Return each record unchanged and drop the images.
══════
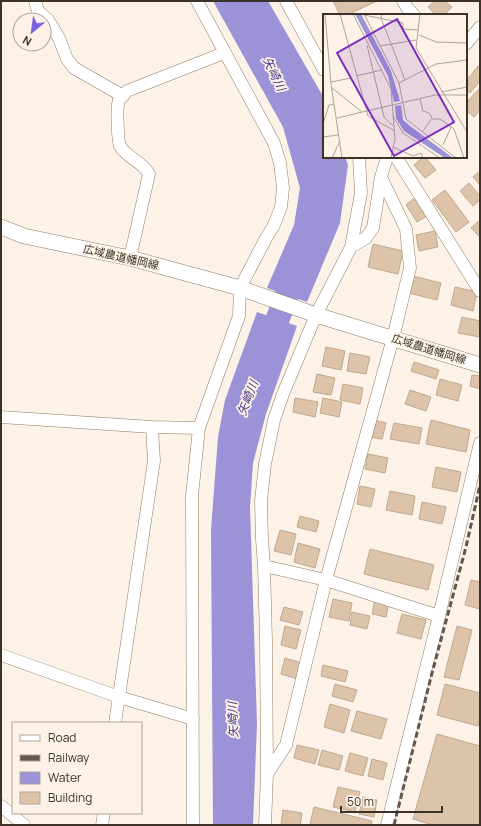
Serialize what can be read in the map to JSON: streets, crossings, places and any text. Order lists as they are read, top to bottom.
{
  "streets": {
    "street": ["広域農道幡岡線"]
  },
  "water": ["矢崎川"],
  "legend": [
    "Road",
    "Railway",
    "Water",
    "Building"
  ],
  "scale_bar": "50 m",
  "north": "bottom left"
}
══════
» WRITTEN REPLY:
Serialize what can be read in the map to JSON: streets, crossings, places and any text. Order lists as they are read, top to bottom.
{
  "streets": {
    "street": ["広域農道幡岡線"]
  },
  "water": ["矢崎川"],
  "legend": [
    "Road",
    "Railway",
    "Water",
    "Building"
  ],
  "scale_bar": "50 m",
  "north": "bottom left"
}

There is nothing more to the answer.